More like he nearly got his dick screwed off, but that wasn’t something he was going to share with Katie. She’d tease him mercilessly if he did. Long-distance relationships were always hard for those in the military, and Jamie hadn’t had a solid one since his discreet attempt during his third year at Annapolis with a politician’s son. Katie knew he picked up anonymous one-night stands every few months if he had the downtime for it and was in the mood. Sometimes he casually dated people affiliated with the MDF for a few weeks, though those were the only ones he ever brought to his condo. Sex was nice, but there was something to be said about missing out on the emotionality of the act. Jamie was getting old enough to miss it, if Monday night was anything to go by.
Kyle had hit all his buttons and several more Jamie didn’t know he had. That night at the Ritz-Carlton ended up being some of the best sex he’d had in years, but they’d both gone into it knowing it was a once-off, no matter how compatible they seemingly were. They’d parted ways after one last lazy fuck in the early morning light, Jamie’s cock buried in Kyle’s ass, both of them trying to make it last just a little longer after a night of seriously ruining the sheets. The kiss at the hotel suite door had been a gentle, painful goodbye, at odds with the way they’d battled in bed, fiercely taking their pleasure from each other and loving every moment of it.

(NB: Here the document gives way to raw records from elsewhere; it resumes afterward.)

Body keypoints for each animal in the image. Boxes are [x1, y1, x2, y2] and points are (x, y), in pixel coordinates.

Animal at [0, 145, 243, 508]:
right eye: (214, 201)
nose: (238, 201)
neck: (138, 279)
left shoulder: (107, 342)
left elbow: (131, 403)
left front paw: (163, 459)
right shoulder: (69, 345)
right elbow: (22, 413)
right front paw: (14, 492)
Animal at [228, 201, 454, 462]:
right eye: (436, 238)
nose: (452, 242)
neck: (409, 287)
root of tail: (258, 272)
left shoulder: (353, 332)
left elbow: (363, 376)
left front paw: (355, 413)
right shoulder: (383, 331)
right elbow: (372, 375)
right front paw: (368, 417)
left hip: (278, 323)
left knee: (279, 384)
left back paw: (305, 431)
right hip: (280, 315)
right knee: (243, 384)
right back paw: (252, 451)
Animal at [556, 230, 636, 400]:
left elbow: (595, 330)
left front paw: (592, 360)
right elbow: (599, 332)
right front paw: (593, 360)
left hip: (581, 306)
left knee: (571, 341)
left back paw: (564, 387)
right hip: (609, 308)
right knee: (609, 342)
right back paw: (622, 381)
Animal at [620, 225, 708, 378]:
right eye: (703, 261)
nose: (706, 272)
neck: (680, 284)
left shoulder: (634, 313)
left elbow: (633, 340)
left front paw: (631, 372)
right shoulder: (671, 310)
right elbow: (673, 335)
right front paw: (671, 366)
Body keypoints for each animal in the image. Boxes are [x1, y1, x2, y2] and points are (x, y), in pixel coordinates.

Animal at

He regretted not asking for Kyle’s contact information when he had the chance. It wasn’t every day Jamie second-guessed his decisions, but letting Kyle go Tuesday morning was beginning to feel like a serious mistake. He was half-tempted to ask Katie to hack the Ritz-Carlton’s system to get a clear picture of Kyle’s face in order to run a facial recognition search. It would be highly illegal, but still. He thought about asking.
“You got something screwed all right, judging by the look on your face, or should I say someone?” Katie said. “Don’t get off in my car. I don’t need a bill for that on its maintenance record.”

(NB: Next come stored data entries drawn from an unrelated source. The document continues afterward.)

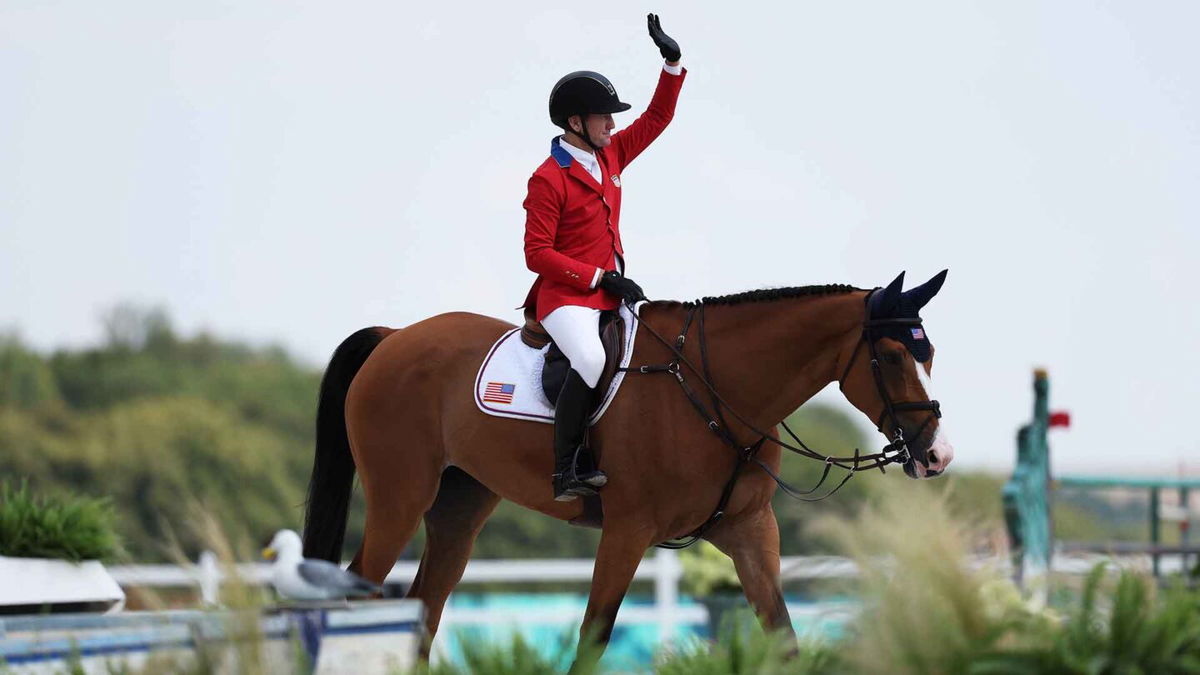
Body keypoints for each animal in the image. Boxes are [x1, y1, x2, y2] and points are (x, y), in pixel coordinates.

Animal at [302, 269, 955, 662]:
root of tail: (395, 337)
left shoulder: (750, 532)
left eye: (927, 353)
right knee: (359, 597)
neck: (715, 390)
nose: (937, 455)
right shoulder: (627, 530)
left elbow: (783, 636)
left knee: (423, 610)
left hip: (459, 508)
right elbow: (594, 636)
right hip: (399, 497)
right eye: (892, 356)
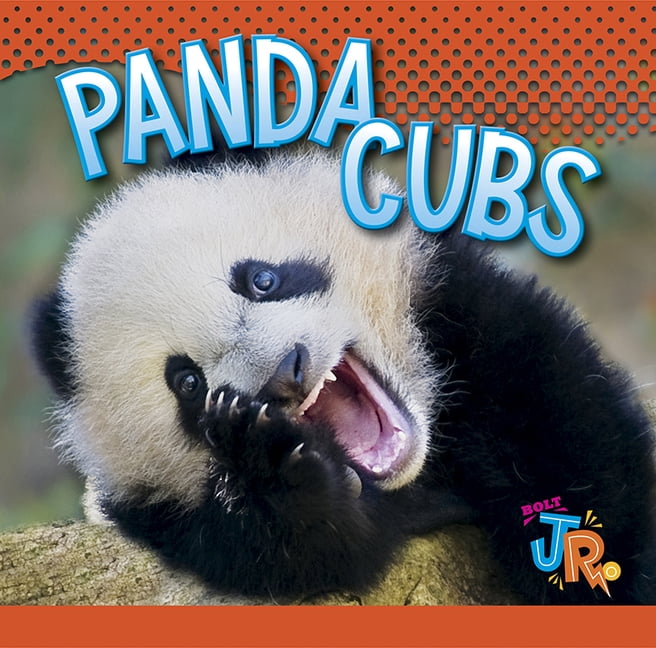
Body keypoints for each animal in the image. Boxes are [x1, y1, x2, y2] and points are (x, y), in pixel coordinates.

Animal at [30, 147, 656, 604]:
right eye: (186, 382)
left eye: (262, 280)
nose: (284, 375)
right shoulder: (161, 517)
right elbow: (304, 555)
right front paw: (270, 468)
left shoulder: (466, 315)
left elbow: (572, 439)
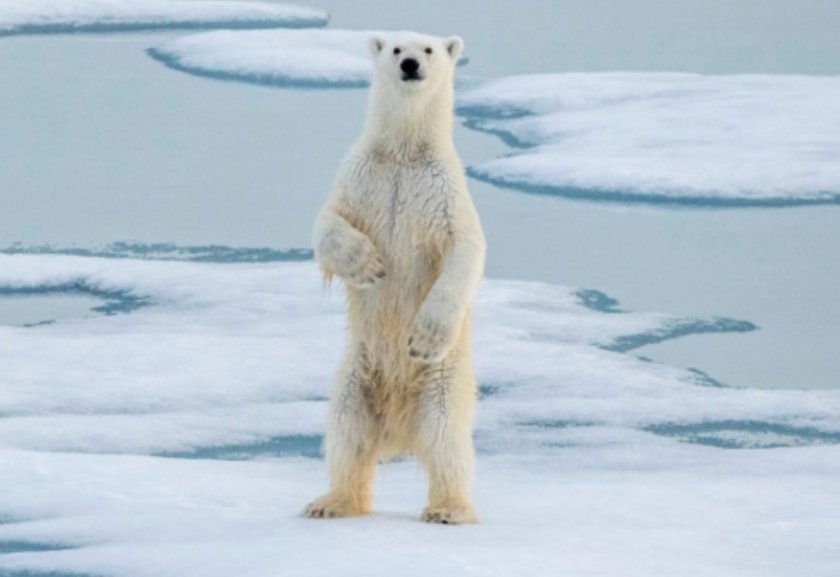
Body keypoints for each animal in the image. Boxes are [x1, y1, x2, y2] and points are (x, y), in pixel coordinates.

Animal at [304, 32, 486, 528]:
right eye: (396, 48)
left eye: (429, 50)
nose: (409, 65)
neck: (404, 152)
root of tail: (399, 430)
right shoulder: (359, 176)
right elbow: (328, 222)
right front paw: (368, 265)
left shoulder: (445, 193)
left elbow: (464, 250)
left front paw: (422, 337)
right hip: (356, 374)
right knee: (346, 431)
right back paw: (330, 501)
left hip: (443, 382)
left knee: (446, 439)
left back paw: (448, 509)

“Fuck you,” Jamie retorted with a laugh.
“No thanks. You’re not my type.”
He would have responded except the sound of their restricted comms beeped in his ears even as the control screen on the dash snapped on, revealing a familiar face. Jamie shared a grim look with Katie before he tapped a finger at the accept icon on the control panel to answe
r the call.
“Callahan,” Jamie said at the same time Katie got out “Ovechkina.”
“Hate to interrupt your downtime, but we need you back on base. We’re green-lighting Alpha Team for a mission,” the drawling voice of Deputy Director Ranisha Stirling said, the sound of it coming through the vehicle’s speakers and their comms.

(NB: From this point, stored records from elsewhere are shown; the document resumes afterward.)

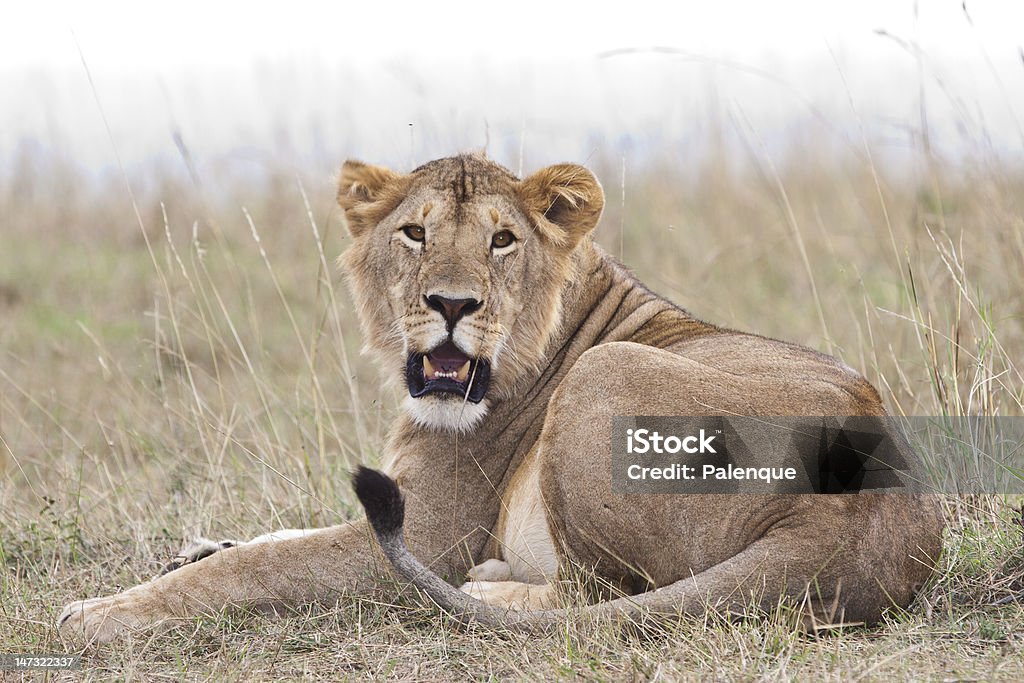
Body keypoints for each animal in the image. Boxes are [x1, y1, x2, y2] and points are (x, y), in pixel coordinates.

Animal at [59, 154, 942, 647]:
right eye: (414, 232)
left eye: (501, 239)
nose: (452, 304)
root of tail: (871, 518)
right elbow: (262, 542)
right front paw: (199, 545)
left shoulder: (432, 528)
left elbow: (255, 568)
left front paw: (96, 615)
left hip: (605, 380)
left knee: (600, 594)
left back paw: (489, 585)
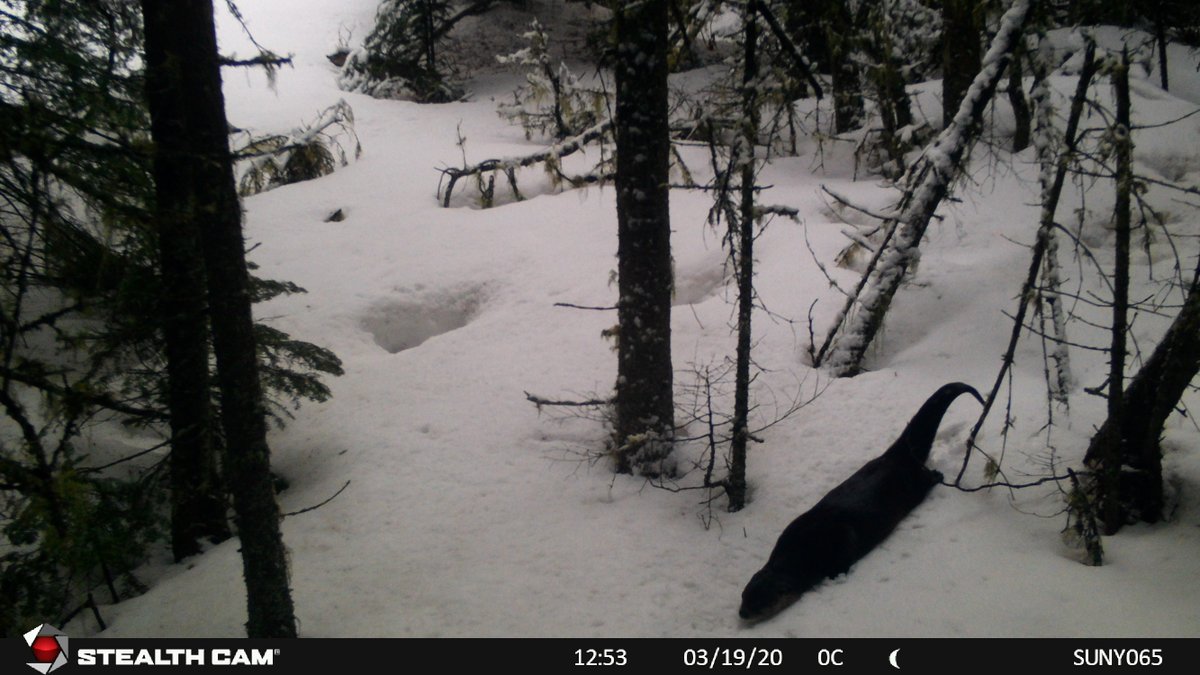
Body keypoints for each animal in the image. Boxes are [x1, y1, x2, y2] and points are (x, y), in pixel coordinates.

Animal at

Jamie grimaced even as Katie sped up in order to catch the yellow light at the intersection and skid into a sharp U-turn. They both knew better than to ask for details over the line. “Understood. We’re on our way. ETA thirty minutes.”
The connection went dead, their ears losing the echo of the call.
“Any idea why they’re recalling us early?” Katie asked.
“No, but it has to be important.”
Katie sighed mournfully. “I was so looking forward to lunch.”
The director was firm in his belief that active MDF field agents, especially metahumans, needed downtime between missions to be at their fighting best. A regulatory minimum of three days was given after every mission, which could be upped depending on the damage an agent incurred. Early recall happened only if something big was coming down the pipeline, usually an emergency mission gleaned from chatter, and that never boded well for anyone.
The drive to MDF headquarters in the Arlington area of the D.C. megacity was made mostly in silence, broken only by Jamie calling the other members of his team for their ETAs. By the time Katie skidded her car to a halt in the subterranean parking garage beyond the security checkpoints, they were both more than a little on edge.